One notable example of political tension within Eurovision occurred during the Cold War era, with countries from Eastern and Western Europe using the contest as a platform to showcase ideological differences. 

The voting patterns often reflected these divisions, with mutual voting common among countries with shared political alliances.

In more recent years, Eurovision has continued to grapple with political controversies, particularly regarding issues of national identity, cultural representation, and human rights. 

The decision to potentially remove Palestinian flags and symbols from the show is just the latest instance of politics intersecting with the contest, this time with the show being on the wrong side of history. It also underscores the ongoing intersection of politics and culture within Eurovision. 

We need to acknowledge the significance of Eurovision as not just a music contest but also as a platform for cultural exchange and diplomacy. 

Since its inception in the 50s, Eurovision has aimed to foster unity and cooperation among European nations, not only in the later years but since its inception, particularly in the aftermath of World War II.

As the contest has evolved into a global phenomenon, it has increasingly grappled with political tensions and controversies that threaten to overshadow its original mission.

By censoring symbols associated with Palestinian identity, Eurovision risks alienating segments of its audience and undermining its commitment to diversity and freedom of expression.

Moreover, the debate (can we even call it that?) surrounding the handling of Palestinian flags and symbols highlights broader questions about the role of Eurovision in addressing complex geopolitical issues.

As a platform with global reach and influence, Eurovision has a unique opportunity to engage with important social and political issues, including human rights and justice. Why host it in the first place?

How Eurovision opts to address these challenges will not only impact its reputation as a cultural institution but also its ability to promote dialogue and understanding on the world stage.

There has been a notable response from various advocacy groups and individuals calling for greater accountability and transparency within the contest.

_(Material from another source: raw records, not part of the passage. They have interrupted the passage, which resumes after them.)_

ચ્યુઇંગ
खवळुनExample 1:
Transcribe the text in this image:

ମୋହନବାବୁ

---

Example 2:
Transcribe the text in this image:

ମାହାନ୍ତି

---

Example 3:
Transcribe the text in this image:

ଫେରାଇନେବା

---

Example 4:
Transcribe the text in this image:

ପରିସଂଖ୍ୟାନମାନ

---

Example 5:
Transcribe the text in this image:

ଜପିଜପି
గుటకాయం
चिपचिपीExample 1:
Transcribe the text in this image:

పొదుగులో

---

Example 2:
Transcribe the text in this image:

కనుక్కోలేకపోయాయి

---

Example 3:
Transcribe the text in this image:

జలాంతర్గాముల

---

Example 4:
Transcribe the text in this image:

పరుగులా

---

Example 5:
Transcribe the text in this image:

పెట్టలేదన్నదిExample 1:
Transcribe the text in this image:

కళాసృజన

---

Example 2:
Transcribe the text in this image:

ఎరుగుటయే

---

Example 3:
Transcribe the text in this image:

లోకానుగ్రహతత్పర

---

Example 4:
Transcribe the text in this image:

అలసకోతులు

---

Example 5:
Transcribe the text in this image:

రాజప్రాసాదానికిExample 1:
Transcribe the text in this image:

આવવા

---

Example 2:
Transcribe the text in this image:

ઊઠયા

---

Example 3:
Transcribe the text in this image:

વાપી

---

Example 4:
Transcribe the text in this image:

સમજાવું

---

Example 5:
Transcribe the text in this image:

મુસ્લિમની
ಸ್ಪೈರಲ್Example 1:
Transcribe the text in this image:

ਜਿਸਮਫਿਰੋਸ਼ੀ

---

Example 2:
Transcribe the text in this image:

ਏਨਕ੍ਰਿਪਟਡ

Some of these groups have gone so far as to advocate for the outright banning and/or boycotting of Eurovision, citing concerns over its handling of political issues and its impact on marginalised communities.

Petitions have also emerged urging Eurovision organisers to reconsider their stance on Palestinian symbols and to uphold principles of inclusivity and freedom of expression – a principle that is thought to be an important part of European culture.

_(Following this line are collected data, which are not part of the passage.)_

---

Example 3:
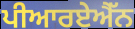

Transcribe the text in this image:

ਪੀਆਰਏਐੱਨ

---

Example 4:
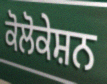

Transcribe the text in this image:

ਕੋਲੋਕੇਸ਼ਨ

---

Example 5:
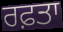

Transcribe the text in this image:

ਰਫ਼ਤਾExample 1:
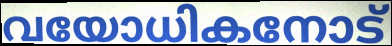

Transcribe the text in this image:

വയോധികനോട്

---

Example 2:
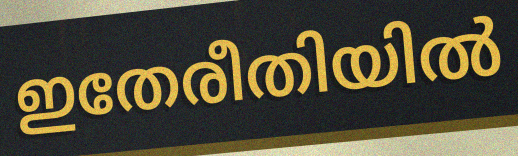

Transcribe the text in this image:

ഇതേരീതിയിൽ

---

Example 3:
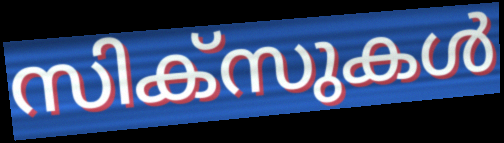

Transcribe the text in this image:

സിക്സുകൾ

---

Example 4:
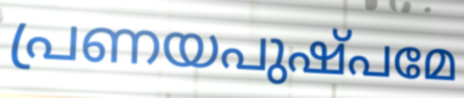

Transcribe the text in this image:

പ്രണയപുഷ്പമേ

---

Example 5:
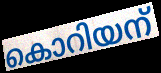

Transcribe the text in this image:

കൊറിയന്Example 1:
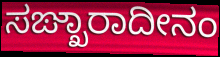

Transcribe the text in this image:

ಸಙ್ಖಾರಾದೀನಂ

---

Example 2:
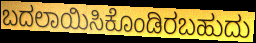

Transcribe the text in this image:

ಬದಲಾಯಿಸಿಕೊಂಡಿರಬಹುದು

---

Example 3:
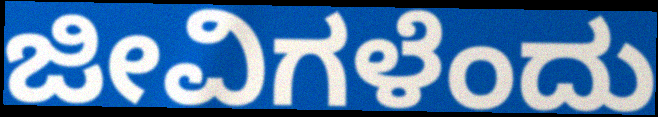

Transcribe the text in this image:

ಜೀವಿಗಳೆಂದು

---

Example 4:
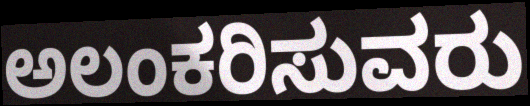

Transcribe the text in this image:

ಅಲಂಕರಿಸುವರು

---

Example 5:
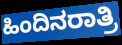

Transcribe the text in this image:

ಹಿಂದಿನರಾತ್ರಿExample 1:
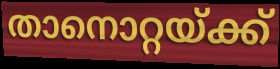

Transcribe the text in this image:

താനൊറ്റയ്ക്ക്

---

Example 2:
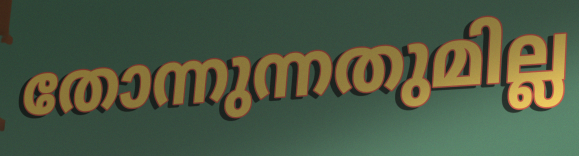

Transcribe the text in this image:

തോന്നുന്നതുമില്ല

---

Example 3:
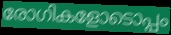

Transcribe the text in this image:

രോഗികളോടൊപ്പം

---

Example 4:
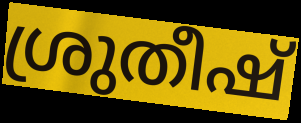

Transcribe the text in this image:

ശ്രുതീഷ്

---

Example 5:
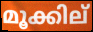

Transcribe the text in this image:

മൂക്കില്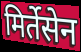
मिर्तेसेन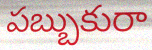
పబ్బుకురాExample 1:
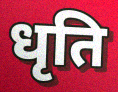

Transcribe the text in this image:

धृति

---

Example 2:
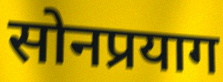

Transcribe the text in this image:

सोनप्रयाग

These petitions highlight the importance of recognising and respecting the cultural and political significance of symbols such as the Palestinian flag, particularly within the context of the ongoing Israeli-Palestinian conflict.

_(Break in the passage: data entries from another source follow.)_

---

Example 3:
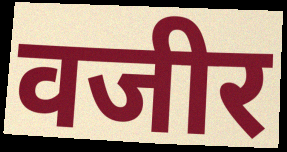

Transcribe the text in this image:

वजीर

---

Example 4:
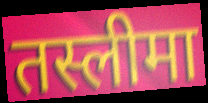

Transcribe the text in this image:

तस्लीमा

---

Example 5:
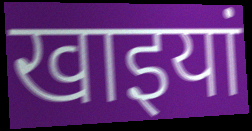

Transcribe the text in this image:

खाइयां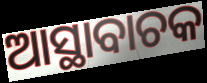
ଆସ୍ଥାବାଚକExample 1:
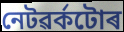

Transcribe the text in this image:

নেটৱৰ্কটোৰ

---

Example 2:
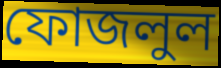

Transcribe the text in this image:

ফোজলুল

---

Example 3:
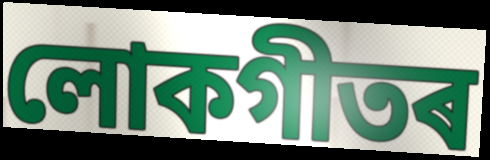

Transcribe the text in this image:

লোকগীতৰ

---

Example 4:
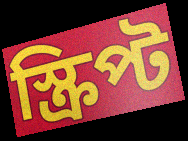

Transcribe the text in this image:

স্ক্ৰিপ্ট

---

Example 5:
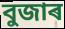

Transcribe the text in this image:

বুজাৰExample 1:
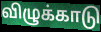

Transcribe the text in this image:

விழுக்காடு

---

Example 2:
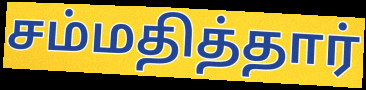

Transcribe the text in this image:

சம்மதித்தார்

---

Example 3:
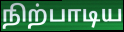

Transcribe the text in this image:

நிற்பாடிய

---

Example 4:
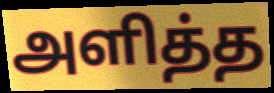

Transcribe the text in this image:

அளித்த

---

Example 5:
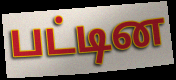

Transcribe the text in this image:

பட்டின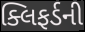
ક્લિફર્ડની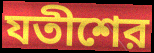
যতীশের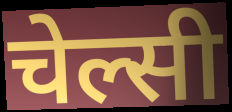
चेल्सीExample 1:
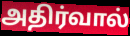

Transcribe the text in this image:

அதிர்வால்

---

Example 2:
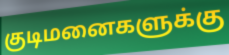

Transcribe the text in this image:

குடிமனைகளுக்கு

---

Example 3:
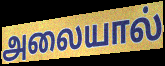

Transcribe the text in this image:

அலையால்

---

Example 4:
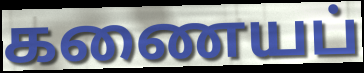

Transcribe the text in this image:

கணையப்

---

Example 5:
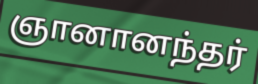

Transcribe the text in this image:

ஞானானந்தர்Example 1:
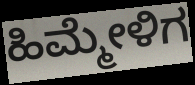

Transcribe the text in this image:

ಹಿಮ್ಮೇಳಿಗ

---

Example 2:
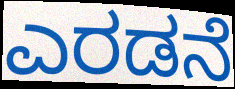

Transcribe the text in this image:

ಎರಡನೆ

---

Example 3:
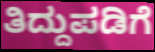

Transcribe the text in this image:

ತಿದ್ದುಪಡಿಗೆ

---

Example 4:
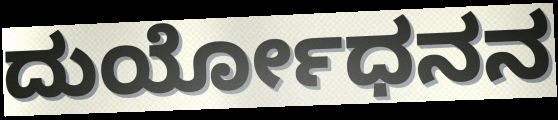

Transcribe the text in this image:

ದುರ್ಯೋಧನನ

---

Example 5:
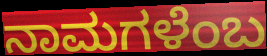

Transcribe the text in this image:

ನಾಮಗಳೆಂಬ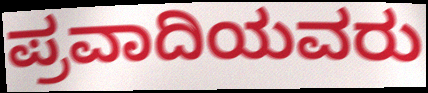
ಪ್ರವಾದಿಯವರು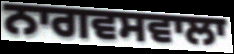
ਨਾਗਵਸਵਾਲਾ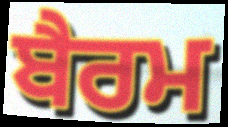
ਬੈਰਮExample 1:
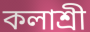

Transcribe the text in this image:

কলাশ্রী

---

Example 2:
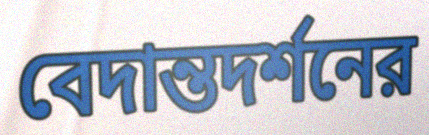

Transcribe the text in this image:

বেদান্তদর্শনের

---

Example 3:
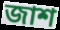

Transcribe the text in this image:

জাশ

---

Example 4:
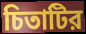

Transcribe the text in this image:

চিতাটির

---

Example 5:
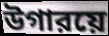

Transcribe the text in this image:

উগারয়ে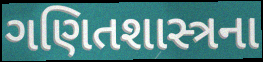
ગણિતશાસ્ત્રનાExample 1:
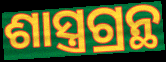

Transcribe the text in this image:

ଶାସ୍ତ୍ରଗ୍ରନ୍ଥ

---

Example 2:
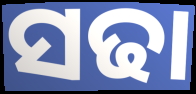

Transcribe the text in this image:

ସଢା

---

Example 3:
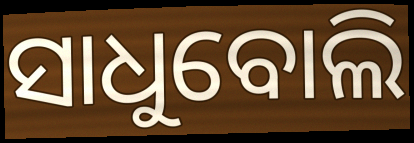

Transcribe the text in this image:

ସାଧୁବୋଲି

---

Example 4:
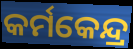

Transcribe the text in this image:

କର୍ମକେନ୍ଦ୍ର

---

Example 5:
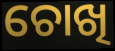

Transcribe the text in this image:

ଚୋଖିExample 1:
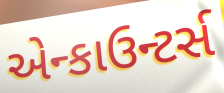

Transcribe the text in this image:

એન્કાઉન્ટર્સ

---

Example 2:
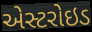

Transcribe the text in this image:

એસ્ટરોઇડ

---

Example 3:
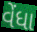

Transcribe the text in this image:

વેંધા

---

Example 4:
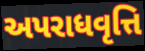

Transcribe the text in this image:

અપરાધવૃત્તિ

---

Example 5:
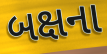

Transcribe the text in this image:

બક્ષના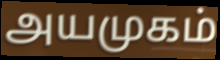
அயமுகம்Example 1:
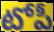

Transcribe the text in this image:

టోపీ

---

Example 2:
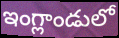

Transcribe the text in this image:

ఇంగ్లాండులో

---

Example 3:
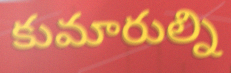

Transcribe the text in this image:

కుమారుల్ని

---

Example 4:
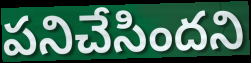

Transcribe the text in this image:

పనిచేసిందని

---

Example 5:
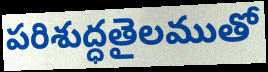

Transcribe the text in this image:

పరిశుద్ధతైలముతోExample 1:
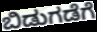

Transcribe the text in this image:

ಬಿಡುಗಡೆಗೆ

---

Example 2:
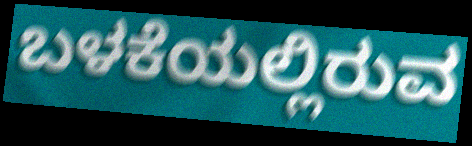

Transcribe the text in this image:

ಬಳಕೆಯಲ್ಲಿರುವ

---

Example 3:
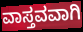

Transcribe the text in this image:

ವಾಸ್ತವವಾಗಿ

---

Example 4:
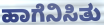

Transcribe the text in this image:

ಹಾಗೆನಿಸಿತು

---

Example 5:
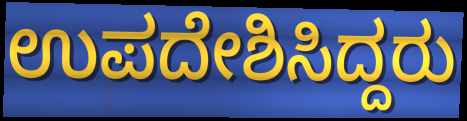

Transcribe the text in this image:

ಉಪದೇಶಿಸಿದ್ದರುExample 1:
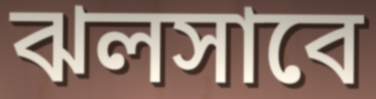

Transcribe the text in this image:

ঝলসাবে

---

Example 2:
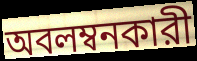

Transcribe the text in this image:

অবলম্বনকারী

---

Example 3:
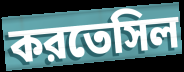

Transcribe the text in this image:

করতেসিল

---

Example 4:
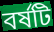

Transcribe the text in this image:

বর্ষটি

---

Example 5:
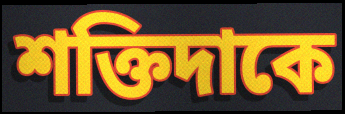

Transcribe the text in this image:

শক্তিদাকেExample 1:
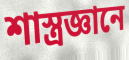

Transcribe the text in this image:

শাস্ত্রজ্ঞানে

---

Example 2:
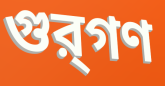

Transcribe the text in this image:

গুর্‌গণ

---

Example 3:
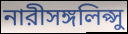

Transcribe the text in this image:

নারীসঙ্গলিপ্সু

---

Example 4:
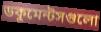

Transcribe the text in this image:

ডকুমেন্টসগুলো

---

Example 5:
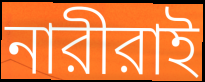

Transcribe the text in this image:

নারীরাইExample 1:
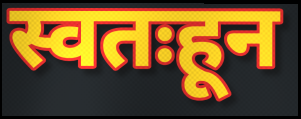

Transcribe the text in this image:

स्वतःहून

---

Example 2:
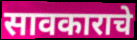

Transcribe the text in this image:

सावकाराचे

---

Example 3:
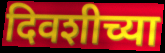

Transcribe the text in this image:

दिवशीच्या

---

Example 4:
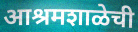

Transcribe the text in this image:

आश्रमशाळेची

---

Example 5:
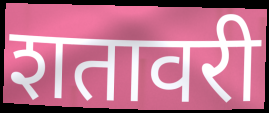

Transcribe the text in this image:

शतावरी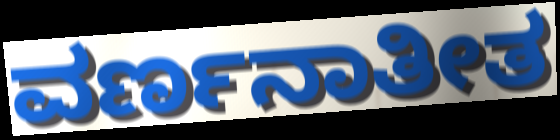
ವರ್ಣನಾತೀತ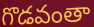
గొడవంతా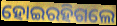
ହୋଇରହିଗଲେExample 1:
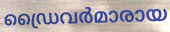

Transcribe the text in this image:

ഡ്രൈവർമാരായ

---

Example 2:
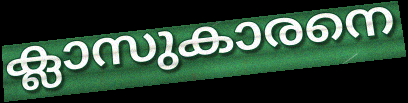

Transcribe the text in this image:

ക്ലാസുകാരനെ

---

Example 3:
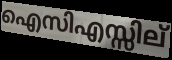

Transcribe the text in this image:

ഐസിഎസ്സില്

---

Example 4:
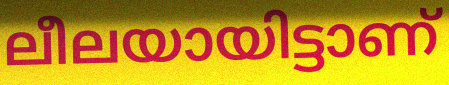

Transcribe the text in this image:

ലീലയായിട്ടാണ്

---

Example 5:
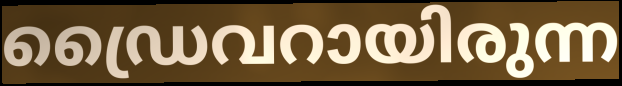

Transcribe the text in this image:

ഡ്രൈവറായിരുന്നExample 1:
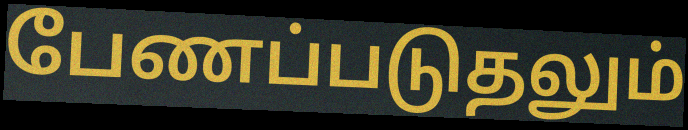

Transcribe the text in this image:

பேணப்படுதலும்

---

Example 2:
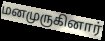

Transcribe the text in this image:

We could even argue that Eurovision’s history of political controversies, coupled with its perceived failure to adequately address issues of human rights and social justice, calls into question the contest’s legitimacy as a cultural institution.

For some, the call to ban and boycott Eurovision represents a broader push for accountability within the entertainment industry and beyond. In an era marked by increasing social consciousness and activism, there is growing pressure on individuals and institutions like Eurovision to align their actions with progressive values and principles.

Political correctness and activism are not just social media trends! They talk about real people, with real problems, in the real world.

As Eurovision prepares for its upcoming final in Sweden, the controversy surrounding the handling of Palestinian flags and symbols serves as a reminder of the complex interplay between music, politics, and culture on the world stage. 

Whether Eurovision can navigate these challenges while remaining true to its founding principles of unity and cooperation remains to be seen. Why would a competition, made specifically to ease the after-feelings of a World War, now want to perpetuate hate and exclusion to a nation that is suffering a genocide?